Thursday, January 21, 2016

The War on Free Speech Continues at U-MO

This quote from one of the 150 professors who supported Melissa Click's strong arming the media says it all:
Overall, I’m OK with actual violence, like actual political violence,” Rob Rasmussen, who unsuccessfully ran for the city council in Columbia, Mo. (the university’s home), last April, explained to National Review after we contacted him for clarification on his November e-mail of support for Click, in which he wrote that she was “100% in the right.”

Rasmussen continued: “I’m OK — I’d be fine if we brought back the guillotine and cut off the Koch brothers’ heads. That would be OK with me. I think that would be OK.” He added that protesters occupying public spaces should have the right to shut out the media because “with Occupy Wall Street, a lot of us lefties learned that if you give open access to the media, some people with an agenda will try to find people in your camp who will say ridiculous things and make it look like your whole group [supports those stances].”

The Chronicle makes no mention of one racist support email praising Click for “stopping that nasty Asian dude” — student reporter Timothy Tai — “from disrupting your event.” It also neglects to mention a supporter who called Click’s actions “a disservice to both you and to the University” — that is, “of course assuming here that there aren’t circumstances of which I’m [un]aware (e.g., the reporter is from a conservative student newspaper with a history of distortion that rivals Fox News.)”

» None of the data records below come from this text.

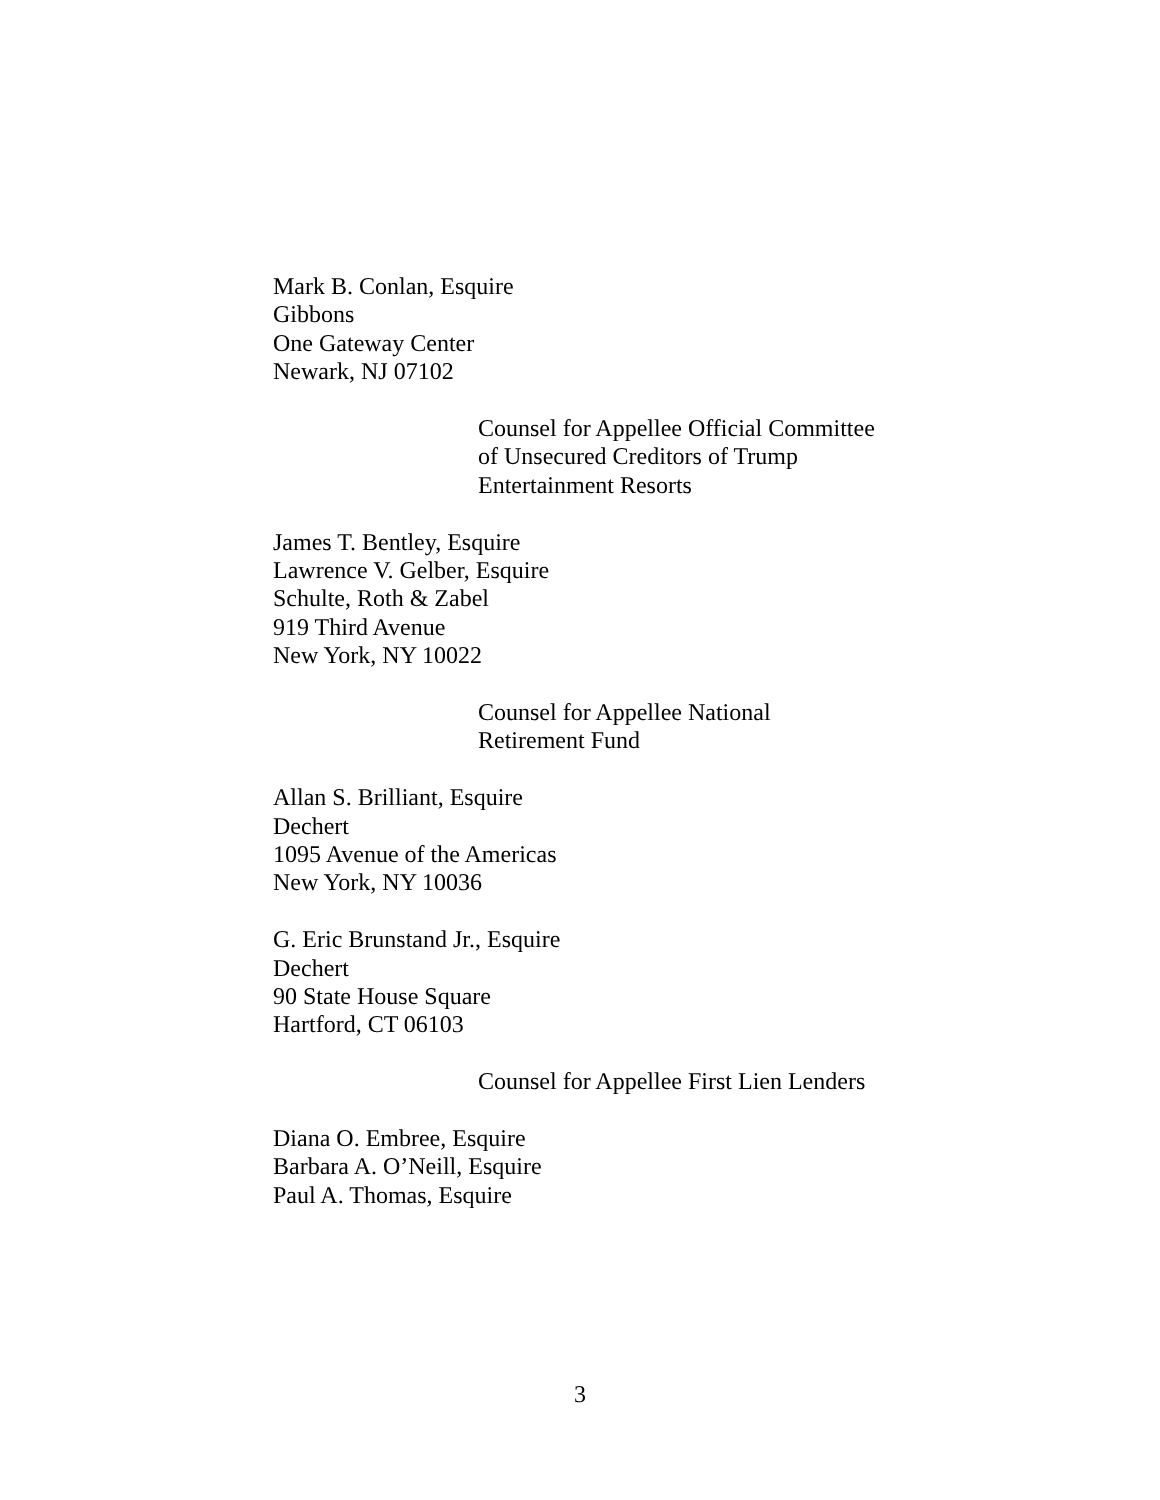Mark B. Conlan, Esquire
Gibbons
One Gateway Center
Newark, NJ 07102
Counsel for Appellee Official Committee
of Unsecured Creditors of Trump
Entertainment Resorts
James T. Bentley, Esquire
Lawrence V. Gelber, Esquire
Schulte, Roth & Zabel
919 Third Avenue
New York, NY 10022
Counsel for Appellee National
Retirement Fund
Allan S. Brilliant, Esquire
Dechert
1095 Avenue of the Americas
New York, NY 10036
G. Eric Brunstand Jr., Esquire
Dechert
90 State House Square
Hartford, CT 06103
Counsel for Appellee First Lien Lenders
Diana O. Embree, Esquire
Barbara A. O’Neill, Esquire
Paul A. Thomas, Esquire
3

The Chronicle did, however, quote in detail some of the “threats and horrorcore” sent to Click. “I plan to belly-laugh when someone shanks you or sets you on fire in the next week,” the article excerpts. “I hope you’re gang-raped by some of the very animals with whom you’re so enamored,” another e-mail quoted by the Chronicle said. Click’s critics also frequently engaged in “impertinent axe-grinding” and “meta-outrage,” the Chronicle describes dismissively.

But such emails were few and far between, National Review’s review of more than 1,100 pages of emails, obtained through the Freedom of Information Act, shows. Most of the correspondence condemned Click’s actions in a tone that was outraged but fairly civil.

Current students, parents of students, alumni, journalists, and at least one donor appropriately expressed their disapproval, calling Click’s behavior “shameful,” “not in the best interest of the university,” “embarrassing,” and “a blatant violation of [students’] First Amendment rights.”